Votre Rapporteur est convenu que l'origine des fonds du groupe Khalifa n'est pas toujours précise, ce que lui ont confirmé oralement les services du ministère de la Défense, compétents en matière de renseignement. Mais cet état de faits ne présente pas pour autant en lui-même un danger pour notre pays. Les capitaux du groupe, qui s'est constitué récemment et touche des domaines d'activités très divers, proviendraient essentiellement de fonds transmis par héritage par M. Khalifa père, dont l'enrichissement pourrait s'expliquer par les hautes fonctions qu'il a exercées dans son pays. Si faits répréhensibles il devait y avoir, enquêter à leur sujet relèverait sur ce point d'une ingérence caractérisée dans les affaires d'un État étranger. Quant aux activités exercées en France, elles donnent ou ont donné lieu de la part de diverses autorités administratives, à l'exercice normal de leurs compétences. Ainsi, le Conseil supérieur de l'audiovisuel a enjoint aux dirigeants de Khalifa TV de cesser leurs émissions, pour défaut de respect des règles en vigueur, la Direction générale de l'aviation civile s'est acquittée de sa mission de contrôle à l'occasion d'un projet de partenariat dans le cadre des activités de transport aérien du groupe Khalifa, et les services du Comité des établissements de crédits et des entreprises d'investissement - et non de la Commission bancaire comme indiqué par erreur dans le texte de la proposition de résolution - ont effectivement constaté de la part du groupe Khalifa, à l'occasion de l'éventuelle installation en France d'un bureau de représentation, l'absence de conformité avec les textes en vigueur. Enfin et surtout, il semble que la motivation essentielle de l'auteur de la proposition réside dans un contentieux local et personnel ayant trait au parrainage financier accordé par le groupe algérien au club de rugby de Bègles. La Commission n'a évidemment pas vocation à entrer dans ce genre de considérations. Ceci s'ajoute au manque de consistance des faits censés donner lieu à enquête pour justifier un rejet de la proposition de résolution.
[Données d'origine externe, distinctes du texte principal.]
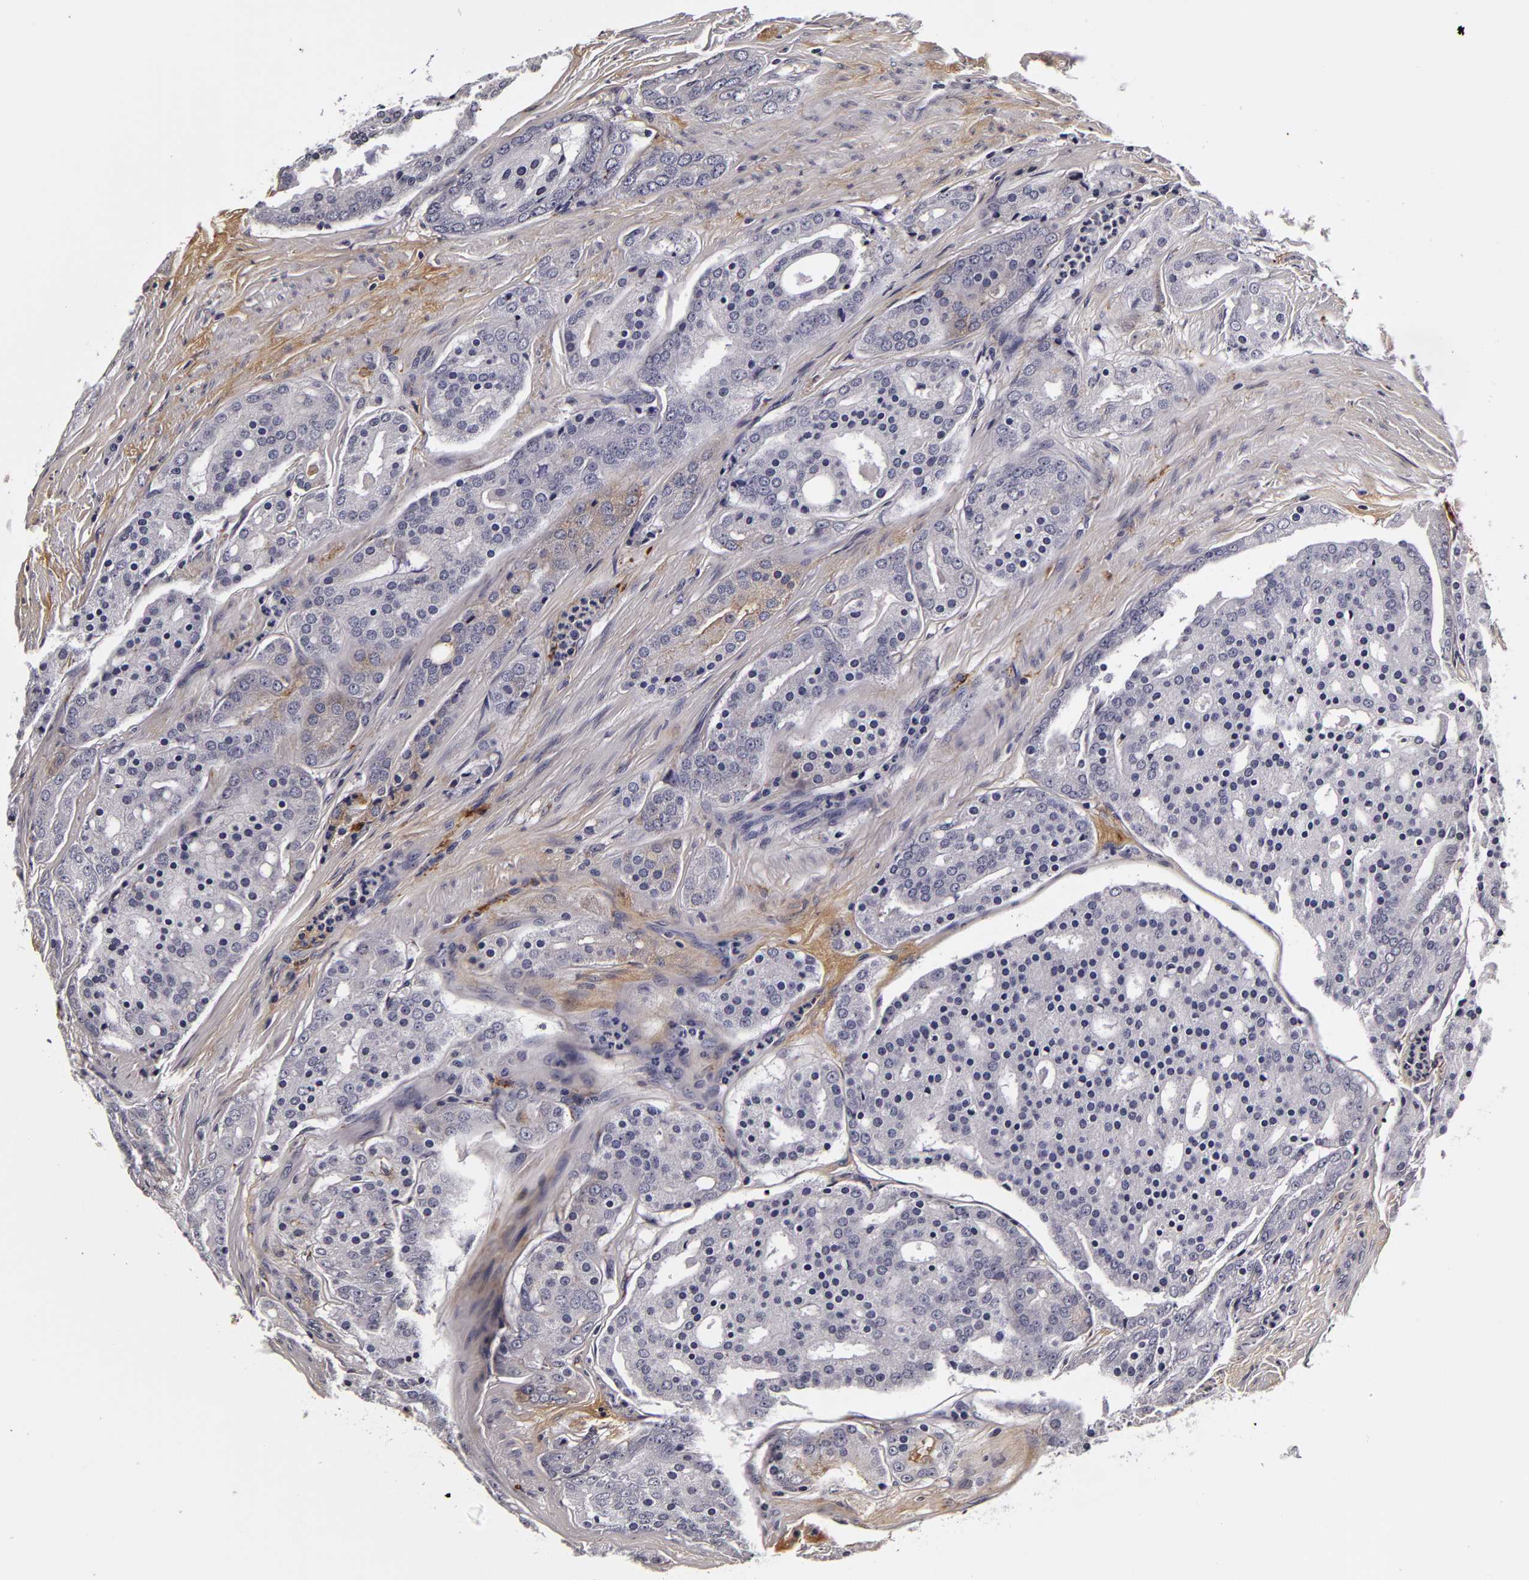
{"staining": {"intensity": "negative", "quantity": "none", "location": "none"}, "tissue": "prostate cancer", "cell_type": "Tumor cells", "image_type": "cancer", "snomed": [{"axis": "morphology", "description": "Adenocarcinoma, High grade"}, {"axis": "topography", "description": "Prostate"}], "caption": "Prostate cancer stained for a protein using immunohistochemistry (IHC) demonstrates no staining tumor cells.", "gene": "LGALS3BP", "patient": {"sex": "male", "age": 64}}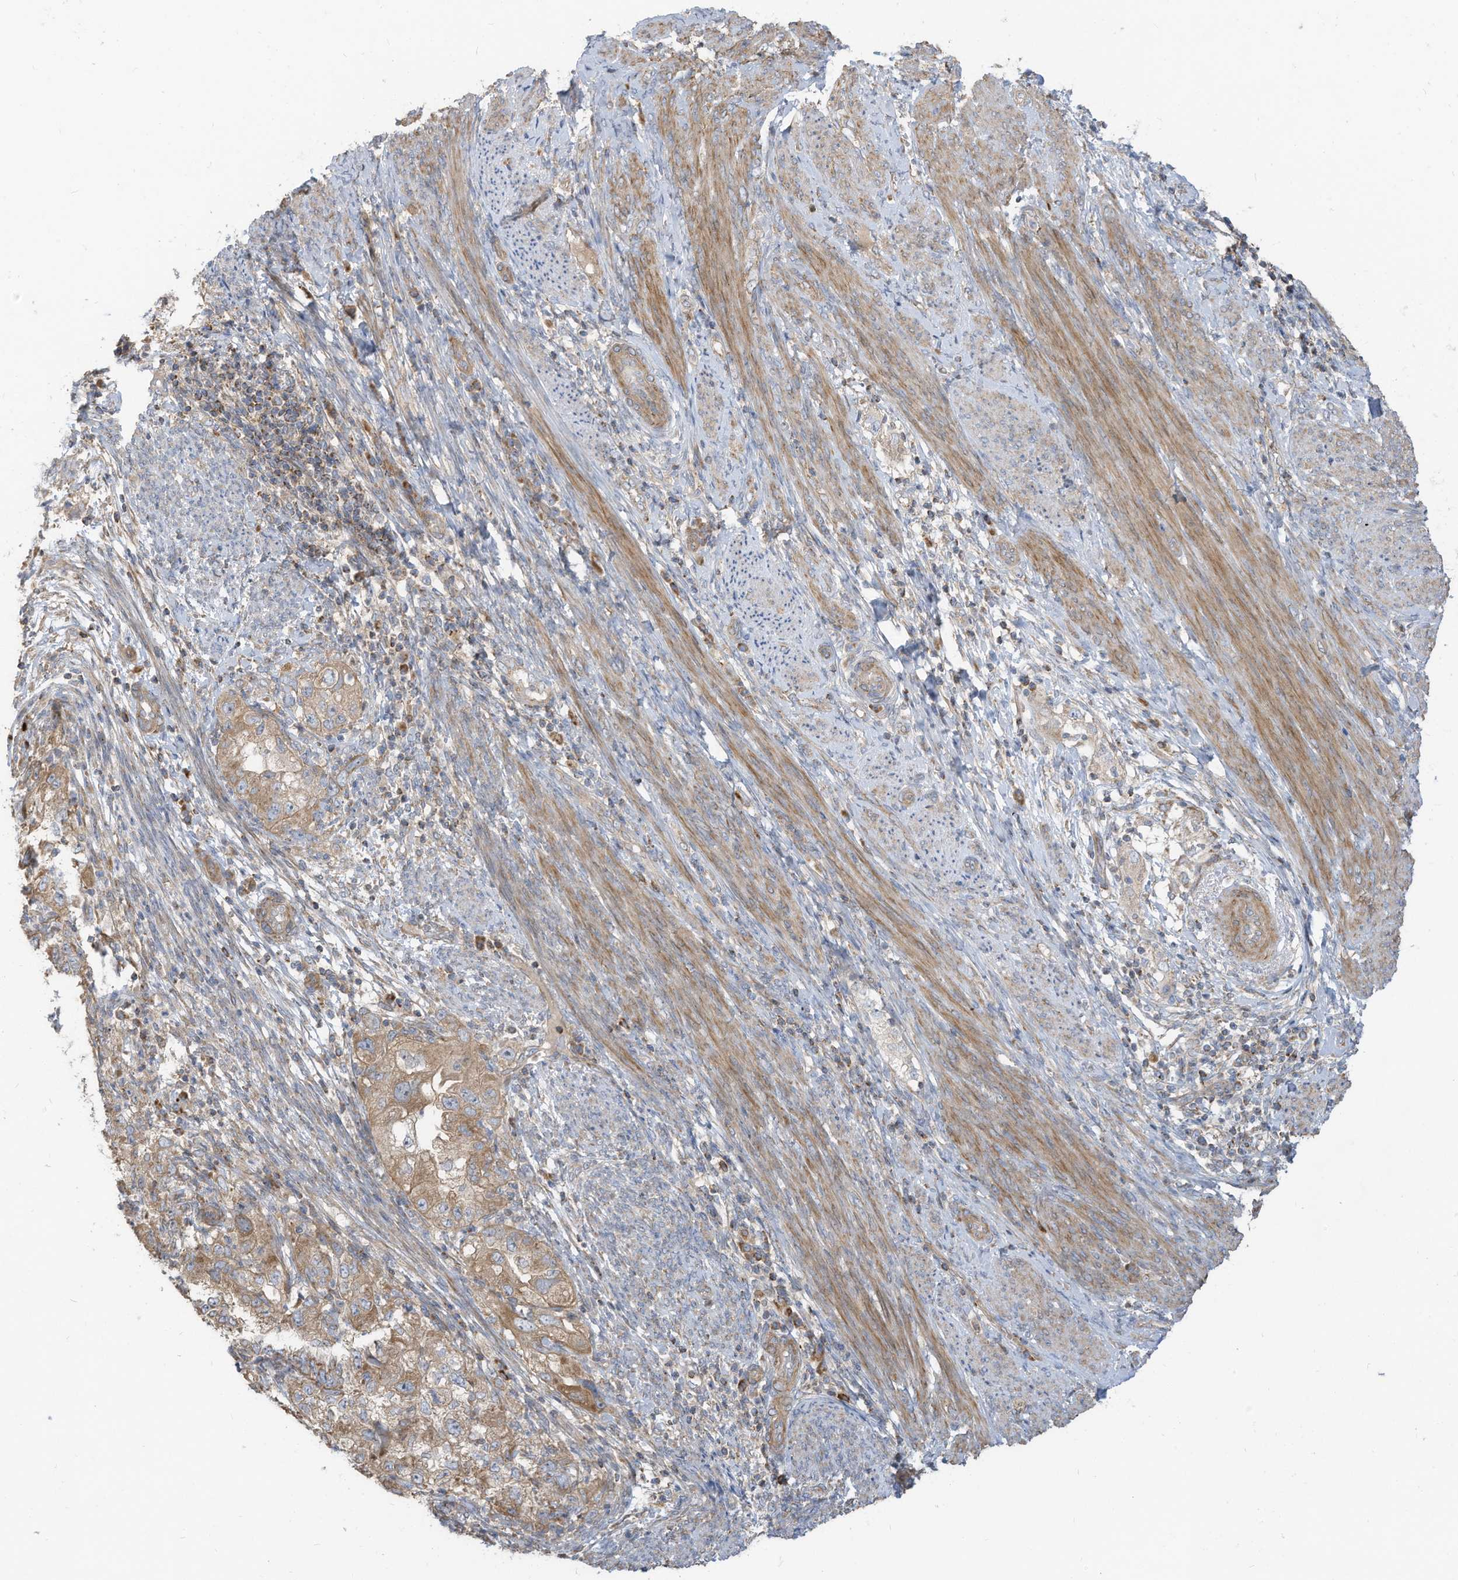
{"staining": {"intensity": "moderate", "quantity": ">75%", "location": "cytoplasmic/membranous"}, "tissue": "endometrial cancer", "cell_type": "Tumor cells", "image_type": "cancer", "snomed": [{"axis": "morphology", "description": "Adenocarcinoma, NOS"}, {"axis": "topography", "description": "Endometrium"}], "caption": "There is medium levels of moderate cytoplasmic/membranous expression in tumor cells of endometrial adenocarcinoma, as demonstrated by immunohistochemical staining (brown color).", "gene": "GTPBP2", "patient": {"sex": "female", "age": 85}}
M. Jean-Louis Dumont a salué le sérieux du travail de votre rapporteur et s'est étonné de certains aspects de la proposition de M. Noël Mamère. Certes, la liste est longue des investissements étrangers dont la provenance suscite des interrogations, mais lorsque l'on prône la rigueur à ce sujet, il faut à tout le moins proposer un texte lui-même rigoureux. En outre, si M. Khalifa et le groupe qu'il dirige ont été l'objet de nombreux articles de presse, élogieux ou critiques, cela ne suffit pas en soi à justifier la création d'une commission d'enquête. Les éléments concrets et concordants font défaut ; seuls existent des ragots et des suppositions, faute de quoi c'est la justice qui aurait dû être saisie. Il a estimé que votre Rapporteur emportait la conviction.

M. Marc Laffineur a lui aussi souscrit aux conclusions éloquentes et étayées de votre Rapporteur.

La Commission a alors rejeté, sur proposition de votre Rapporteur, la proposition de résolution.

N° 0454 - Rapport sur la proposition d'enquête sur le groupe algérien Khalifa (M. François Goulard)

1 () article 140, alinéa 1er.

2 () article 141, alinéa 2.

3 () en vertu de l'article L. 511-19 du code monétaire et financier, et de la circulaire du 22 février 1990 modifiée relative à l'ouverture et aux conditions de fonctionnement d'un bureau de représentation d'un établissement de crédit.